Dataset records
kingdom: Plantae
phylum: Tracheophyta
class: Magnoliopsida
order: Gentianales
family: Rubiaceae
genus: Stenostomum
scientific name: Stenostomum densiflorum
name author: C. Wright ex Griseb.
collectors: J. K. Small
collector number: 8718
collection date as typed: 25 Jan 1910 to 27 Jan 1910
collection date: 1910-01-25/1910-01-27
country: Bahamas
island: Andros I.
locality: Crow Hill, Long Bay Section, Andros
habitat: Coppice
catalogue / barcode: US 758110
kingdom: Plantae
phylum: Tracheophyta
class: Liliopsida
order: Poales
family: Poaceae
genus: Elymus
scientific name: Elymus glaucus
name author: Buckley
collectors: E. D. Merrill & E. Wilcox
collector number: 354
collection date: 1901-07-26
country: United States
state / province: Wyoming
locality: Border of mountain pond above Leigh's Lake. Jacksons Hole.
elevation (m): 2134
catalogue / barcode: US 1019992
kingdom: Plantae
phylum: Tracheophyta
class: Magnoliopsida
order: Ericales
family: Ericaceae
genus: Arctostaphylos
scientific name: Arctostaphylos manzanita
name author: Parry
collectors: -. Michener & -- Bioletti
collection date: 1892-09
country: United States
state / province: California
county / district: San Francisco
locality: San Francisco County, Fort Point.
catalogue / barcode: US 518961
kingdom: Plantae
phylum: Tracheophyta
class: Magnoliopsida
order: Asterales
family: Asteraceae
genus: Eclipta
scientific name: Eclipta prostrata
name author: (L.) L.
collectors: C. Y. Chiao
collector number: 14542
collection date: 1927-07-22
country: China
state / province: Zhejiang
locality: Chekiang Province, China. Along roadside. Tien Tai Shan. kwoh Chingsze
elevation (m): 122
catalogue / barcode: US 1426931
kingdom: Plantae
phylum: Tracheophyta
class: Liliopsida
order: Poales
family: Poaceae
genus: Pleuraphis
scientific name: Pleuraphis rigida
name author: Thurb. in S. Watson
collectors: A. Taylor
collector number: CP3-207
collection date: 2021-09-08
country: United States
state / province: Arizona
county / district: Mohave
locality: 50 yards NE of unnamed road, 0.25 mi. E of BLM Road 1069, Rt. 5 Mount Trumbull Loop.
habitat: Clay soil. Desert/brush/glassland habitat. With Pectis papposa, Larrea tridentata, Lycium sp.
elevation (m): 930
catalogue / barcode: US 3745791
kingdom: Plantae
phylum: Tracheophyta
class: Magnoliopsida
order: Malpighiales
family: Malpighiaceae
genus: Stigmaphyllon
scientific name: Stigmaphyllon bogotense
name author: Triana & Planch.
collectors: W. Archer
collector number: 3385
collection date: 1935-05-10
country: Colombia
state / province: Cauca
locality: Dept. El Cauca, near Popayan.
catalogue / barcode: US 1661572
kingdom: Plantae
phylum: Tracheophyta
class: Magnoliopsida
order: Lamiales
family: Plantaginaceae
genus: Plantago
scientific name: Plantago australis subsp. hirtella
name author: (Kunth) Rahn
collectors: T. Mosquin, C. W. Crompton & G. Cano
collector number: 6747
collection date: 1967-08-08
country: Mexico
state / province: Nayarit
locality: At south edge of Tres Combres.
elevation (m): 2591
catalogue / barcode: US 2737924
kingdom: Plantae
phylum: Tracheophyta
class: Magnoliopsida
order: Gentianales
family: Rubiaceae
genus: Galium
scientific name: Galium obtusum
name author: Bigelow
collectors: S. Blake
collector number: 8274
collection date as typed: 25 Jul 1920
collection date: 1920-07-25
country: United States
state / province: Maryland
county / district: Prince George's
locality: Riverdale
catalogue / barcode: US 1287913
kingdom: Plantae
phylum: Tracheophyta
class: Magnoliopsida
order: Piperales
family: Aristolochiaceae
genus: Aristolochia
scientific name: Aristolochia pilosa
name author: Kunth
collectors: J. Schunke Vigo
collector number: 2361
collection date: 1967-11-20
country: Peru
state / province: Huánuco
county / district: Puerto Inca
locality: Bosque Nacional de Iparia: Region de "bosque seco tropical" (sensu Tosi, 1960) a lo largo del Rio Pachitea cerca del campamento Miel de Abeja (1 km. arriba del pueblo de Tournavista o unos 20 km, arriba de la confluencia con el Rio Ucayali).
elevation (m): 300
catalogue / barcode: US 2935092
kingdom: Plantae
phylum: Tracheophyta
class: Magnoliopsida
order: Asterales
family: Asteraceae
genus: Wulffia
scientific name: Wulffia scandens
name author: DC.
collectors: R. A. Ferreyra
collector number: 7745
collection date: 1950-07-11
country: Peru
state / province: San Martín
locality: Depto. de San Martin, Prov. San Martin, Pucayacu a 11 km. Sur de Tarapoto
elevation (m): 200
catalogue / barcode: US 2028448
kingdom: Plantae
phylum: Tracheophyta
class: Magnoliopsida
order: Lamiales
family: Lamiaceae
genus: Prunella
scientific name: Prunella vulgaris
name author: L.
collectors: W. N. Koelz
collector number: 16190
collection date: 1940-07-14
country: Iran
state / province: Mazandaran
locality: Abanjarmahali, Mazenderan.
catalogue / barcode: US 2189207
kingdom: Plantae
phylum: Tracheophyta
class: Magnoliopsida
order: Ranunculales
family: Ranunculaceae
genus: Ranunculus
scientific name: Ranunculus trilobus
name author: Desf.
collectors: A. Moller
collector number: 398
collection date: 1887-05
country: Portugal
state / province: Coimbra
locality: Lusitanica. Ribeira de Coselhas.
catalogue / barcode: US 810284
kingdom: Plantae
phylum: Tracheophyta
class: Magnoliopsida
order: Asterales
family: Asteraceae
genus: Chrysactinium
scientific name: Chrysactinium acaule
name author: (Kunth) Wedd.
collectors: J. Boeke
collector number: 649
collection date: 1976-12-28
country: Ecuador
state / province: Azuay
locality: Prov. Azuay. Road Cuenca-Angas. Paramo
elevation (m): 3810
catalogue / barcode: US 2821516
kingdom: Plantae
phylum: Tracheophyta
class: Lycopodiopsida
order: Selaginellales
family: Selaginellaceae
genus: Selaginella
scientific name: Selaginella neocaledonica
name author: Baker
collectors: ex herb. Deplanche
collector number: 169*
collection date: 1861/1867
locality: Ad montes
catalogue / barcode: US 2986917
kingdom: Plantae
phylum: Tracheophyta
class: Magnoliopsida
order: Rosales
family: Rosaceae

WHAT THE TASK REQUIRES:
Pull out every line from all of the entries above and reproduce each one without changes.

RESULT:
kingdom: Plantae
phylum: Tracheophyta
class: Magnoliopsida
order: Gentianales
family: Rubiaceae
genus: Stenostomum
scientific name: Stenostomum densiflorum
name author: C. Wright ex Griseb.
collectors: J. K. Small
collector number: 8718
collection date as typed: 25 Jan 1910 to 27 Jan 1910
collection date: 1910-01-25/1910-01-27
country: Bahamas
island: Andros I.
locality: Crow Hill, Long Bay Section, Andros
habitat: Coppice
catalogue / barcode: US 758110
kingdom: Plantae
phylum: Tracheophyta
class: Liliopsida
order: Poales
family: Poaceae
genus: Elymus
scientific name: Elymus glaucus
name author: Buckley
collectors: E. D. Merrill & E. Wilcox
collector number: 354
collection date: 1901-07-26
country: United States
state / province: Wyoming
locality: Border of mountain pond above Leigh's Lake. Jacksons Hole.
elevation (m): 2134
catalogue / barcode: US 1019992
kingdom: Plantae
phylum: Tracheophyta
class: Magnoliopsida
order: Ericales
family: Ericaceae
genus: Arctostaphylos
scientific name: Arctostaphylos manzanita
name author: Parry
collectors: -. Michener & -- Bioletti
collection date: 1892-09
country: United States
state / province: California
county / district: San Francisco
locality: San Francisco County, Fort Point.
catalogue / barcode: US 518961
kingdom: Plantae
phylum: Tracheophyta
class: Magnoliopsida
order: Asterales
family: Asteraceae
genus: Eclipta
scientific name: Eclipta prostrata
name author: (L.) L.
collectors: C. Y. Chiao
collector number: 14542
collection date: 1927-07-22
country: China
state / province: Zhejiang
locality: Chekiang Province, China. Along roadside. Tien Tai Shan. kwoh Chingsze
elevation (m): 122
catalogue / barcode: US 1426931
kingdom: Plantae
phylum: Tracheophyta
class: Liliopsida
order: Poales
family: Poaceae
genus: Pleuraphis
scientific name: Pleuraphis rigida
name author: Thurb. in S. Watson
collectors: A. Taylor
collector number: CP3-207
collection date: 2021-09-08
country: United States
state / province: Arizona
county / district: Mohave
locality: 50 yards NE of unnamed road, 0.25 mi. E of BLM Road 1069, Rt. 5 Mount Trumbull Loop.
habitat: Clay soil. Desert/brush/glassland habitat. With Pectis papposa, Larrea tridentata, Lycium sp.
elevation (m): 930
catalogue / barcode: US 3745791
kingdom: Plantae
phylum: Tracheophyta
class: Magnoliopsida
order: Malpighiales
family: Malpighiaceae
genus: Stigmaphyllon
scientific name: Stigmaphyllon bogotense
name author: Triana & Planch.
collectors: W. Archer
collector number: 3385
collection date: 1935-05-10
country: Colombia
state / province: Cauca
locality: Dept. El Cauca, near Popayan.
catalogue / barcode: US 1661572
kingdom: Plantae
phylum: Tracheophyta
class: Magnoliopsida
order: Lamiales
family: Plantaginaceae
genus: Plantago
scientific name: Plantago australis subsp. hirtella
name author: (Kunth) Rahn
collectors: T. Mosquin, C. W. Crompton & G. Cano
collector number: 6747
collection date: 1967-08-08
country: Mexico
state / province: Nayarit
locality: At south edge of Tres Combres.
elevation (m): 2591
catalogue / barcode: US 2737924
kingdom: Plantae
phylum: Tracheophyta
class: Magnoliopsida
order: Gentianales
family: Rubiaceae
genus: Galium
scientific name: Galium obtusum
name author: Bigelow
collectors: S. Blake
collector number: 8274
collection date as typed: 25 Jul 1920
collection date: 1920-07-25
country: United States
state / province: Maryland
county / district: Prince George's
locality: Riverdale
catalogue / barcode: US 1287913
kingdom: Plantae
phylum: Tracheophyta
class: Magnoliopsida
order: Piperales
family: Aristolochiaceae
genus: Aristolochia
scientific name: Aristolochia pilosa
name author: Kunth
collectors: J. Schunke Vigo
collector number: 2361
collection date: 1967-11-20
country: Peru
state / province: Huánuco
county / district: Puerto Inca
locality: Bosque Nacional de Iparia: Region de "bosque seco tropical" (sensu Tosi, 1960) a lo largo del Rio Pachitea cerca del campamento Miel de Abeja (1 km. arriba del pueblo de Tournavista o unos 20 km, arriba de la confluencia con el Rio Ucayali).
elevation (m): 300
catalogue / barcode: US 2935092
kingdom: Plantae
phylum: Tracheophyta
class: Magnoliopsida
order: Asterales
family: Asteraceae
genus: Wulffia
scientific name: Wulffia scandens
name author: DC.
collectors: R. A. Ferreyra
collector number: 7745
collection date: 1950-07-11
country: Peru
state / province: San Martín
locality: Depto. de San Martin, Prov. San Martin, Pucayacu a 11 km. Sur de Tarapoto
elevation (m): 200
catalogue / barcode: US 2028448
kingdom: Plantae
phylum: Tracheophyta
class: Magnoliopsida
order: Lamiales
family: Lamiaceae
genus: Prunella
scientific name: Prunella vulgaris
name author: L.
collectors: W. N. Koelz
collector number: 16190
collection date: 1940-07-14
country: Iran
state / province: Mazandaran
locality: Abanjarmahali, Mazenderan.
catalogue / barcode: US 2189207
kingdom: Plantae
phylum: Tracheophyta
class: Magnoliopsida
order: Ranunculales
family: Ranunculaceae
genus: Ranunculus
scientific name: Ranunculus trilobus
name author: Desf.
collectors: A. Moller
collector number: 398
collection date: 1887-05
country: Portugal
state / province: Coimbra
locality: Lusitanica. Ribeira de Coselhas.
catalogue / barcode: US 810284
kingdom: Plantae
phylum: Tracheophyta
class: Magnoliopsida
order: Asterales
family: Asteraceae
genus: Chrysactinium
scientific name: Chrysactinium acaule
name author: (Kunth) Wedd.
collectors: J. Boeke
collector number: 649
collection date: 1976-12-28
country: Ecuador
state / province: Azuay
locality: Prov. Azuay. Road Cuenca-Angas. Paramo
elevation (m): 3810
catalogue / barcode: US 2821516
kingdom: Plantae
phylum: Tracheophyta
class: Lycopodiopsida
order: Selaginellales
family: Selaginellaceae
genus: Selaginella
scientific name: Selaginella neocaledonica
name author: Baker
collectors: ex herb. Deplanche
collector number: 169*
collection date: 1861/1867
locality: Ad montes
catalogue / barcode: US 2986917
kingdom: Plantae
phylum: Tracheophyta
class: Magnoliopsida
order: Rosales
family: Rosaceae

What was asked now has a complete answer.